Señoras y señoros: por si no lo saben, les diré que tengo un primo en el paro, información nada relevante habida cuenta de que comparte esta situación con otros cinco millones. Pero les confesaré que lo más preocupante no es el desempleo, sino que este parado mío es enemigo declarado del trabajo: sepan que desde la más tierna infancia consideraba tarea excesiva ir a la escuela o hacer cualquier mandado. Algunos pensaban que se trataba de un trastorno mental, una especie de fobia al trabajo, aunque el abuelo ya entonces dictaminó que el zagal era más gandul que un trillo y que por eso no le gustaba amagar el lomo.

Sin embargo, pasados muchos años, aunque fuera por equivocación, tuvo un empleo, que las malas lenguas atribuyen a una estrategia sibilina que no tenía como fin trabajar, sino beneficiarse de la posterior prestación por desempleo. Así, en este dolce far niente del subsidio vivió algunos años, hasta agotar la ayuda de 426 euros y quedarse sin nada, viviendo a la sopa boba.

A tanto ha llegado su gusto por la desocupación, que ahora afirma que no busca trabajo porque, si lo encuentra, perderá su antigüedad como desempleado, con los perjuicios que eso conlleva. Y así está, mano sobre mano, paseando de un lado para otro, mientras censura a los que encuentra trabajando la inutilidad de su esfuerzo, cuando se puede vivir sin hacerlo.

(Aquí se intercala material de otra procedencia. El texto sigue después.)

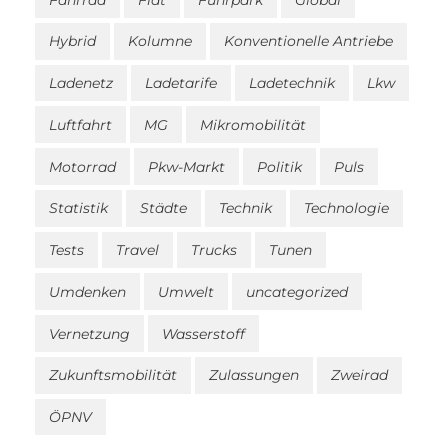
Hybrid
Kolumne
Konventionelle Antriebe
Ladenetz
Ladetarife
Ladetechnik
Lkw
Luftfahrt
MG
Mikromobilität
Motorrad
Pkw-Markt
Politik
Puls
Statistik
Städte
Technik
Technologie
Tests
Travel
Trucks
Tunen
Umdenken
Umwelt
uncategorized
Vernetzung
Wasserstoff
Zukunftsmobilität
Zulassungen
Zweirad
ÖPNV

Pero como todo puede ir a peor, o a mejor, según mi primo, resulta que viene oyendo que doña Fátima Báñez y otros arbitristas de la salida de la crisis se afanan en crear nichos de empleo. Y desde entonces, lo veo más ufano, más creído de la verdad de sus razones, pues ya no se trata de soportar ocupaciones fatigosas o trabajos basura, sino de algo mucho peor. Los citados nichos laborales le confirman algo que él ya sospechaba: que el trabajo es un mataero y una muerte, y los que nos ofrecen empleo no son más que nuestros taimados enterradores.

Pensándolo bien, no le falta razón, porque los gurús de la política no paran de inventar términos que encubran la verdad de sus mentiras, sin darse cuenta de que, como en este caso, sus retorcimientos expresivos no arreglan, sino que empeoran, las cosas. O al menos, eso dice mi primo.